*** RECORDS TO USE ***

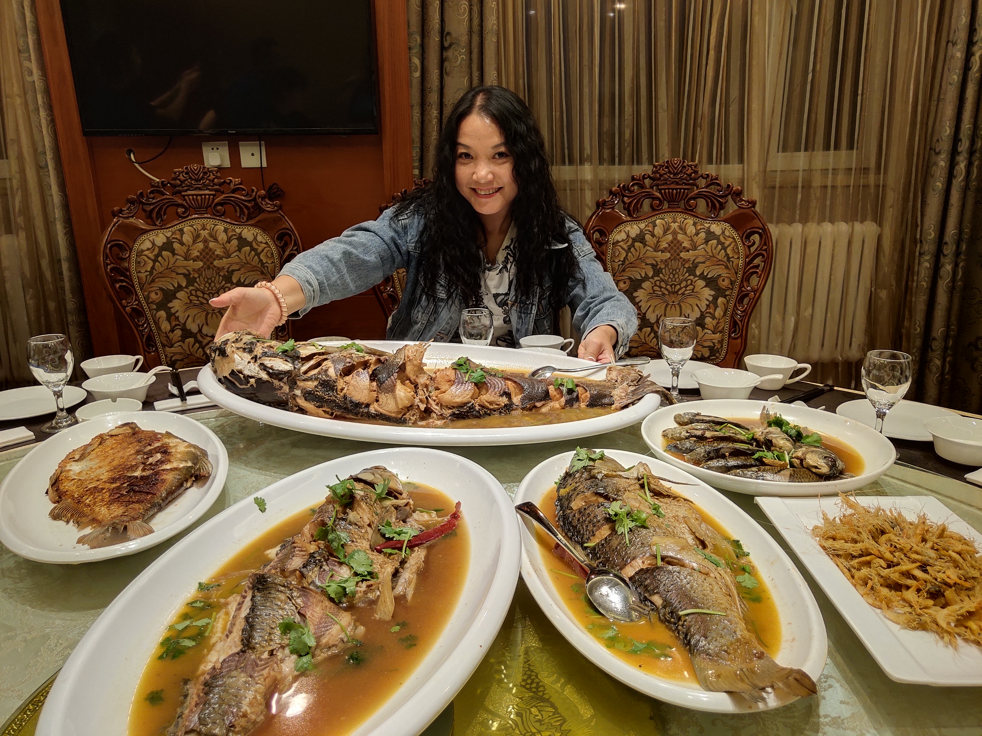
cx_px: 491
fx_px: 823
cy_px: 368
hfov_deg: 61.7
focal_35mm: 29
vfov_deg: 48.2
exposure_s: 1/50
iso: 157
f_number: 1.8
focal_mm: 4.27
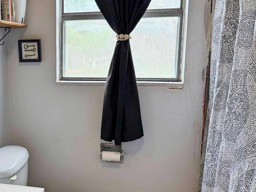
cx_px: 39
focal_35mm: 44
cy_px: 103
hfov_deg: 40.5
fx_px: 325
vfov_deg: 32.9
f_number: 1.78
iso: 80
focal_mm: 6.76
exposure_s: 1/170
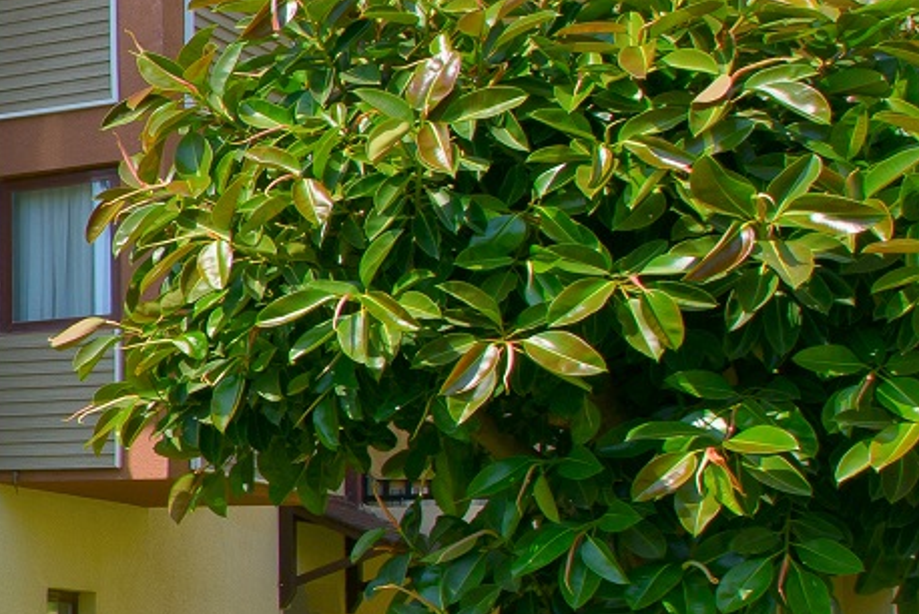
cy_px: 185
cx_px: -1252
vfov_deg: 15.2
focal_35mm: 90
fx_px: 2299
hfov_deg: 14.8
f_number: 9.5
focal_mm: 16
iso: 140
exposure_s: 1/350
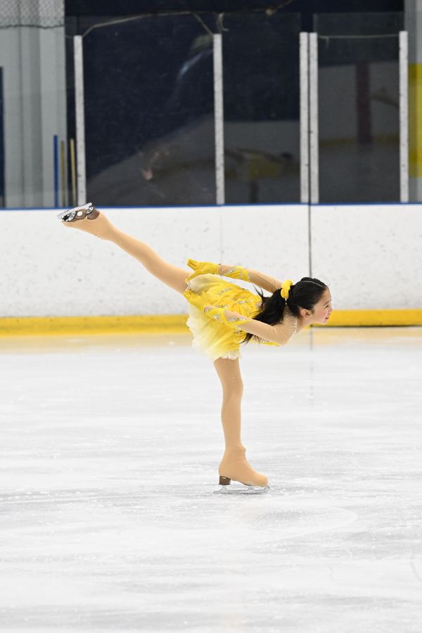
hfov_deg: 4.8
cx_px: 211
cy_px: 316
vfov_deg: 7.2
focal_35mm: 285
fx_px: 5011
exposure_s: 1/500
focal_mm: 190
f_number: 5
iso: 4000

***

Leave nothing out but the pictures when transcribing the records.

cx_px: 491
fx_px: 823
cy_px: 368
hfov_deg: 61.7
focal_35mm: 29
vfov_deg: 48.2
exposure_s: 1/50
iso: 157
f_number: 1.8
focal_mm: 4.27
cx_px: 39
focal_35mm: 44
cy_px: 103
hfov_deg: 40.5
fx_px: 325
vfov_deg: 32.9
f_number: 1.78
iso: 80
focal_mm: 6.76
exposure_s: 1/170
cy_px: 185
cx_px: -1252
vfov_deg: 15.2
focal_35mm: 90
fx_px: 2299
hfov_deg: 14.8
f_number: 9.5
focal_mm: 16
iso: 140
exposure_s: 1/350
hfov_deg: 4.8
cx_px: 211
cy_px: 316
vfov_deg: 7.2
focal_35mm: 285
fx_px: 5011
exposure_s: 1/500
focal_mm: 190
f_number: 5
iso: 4000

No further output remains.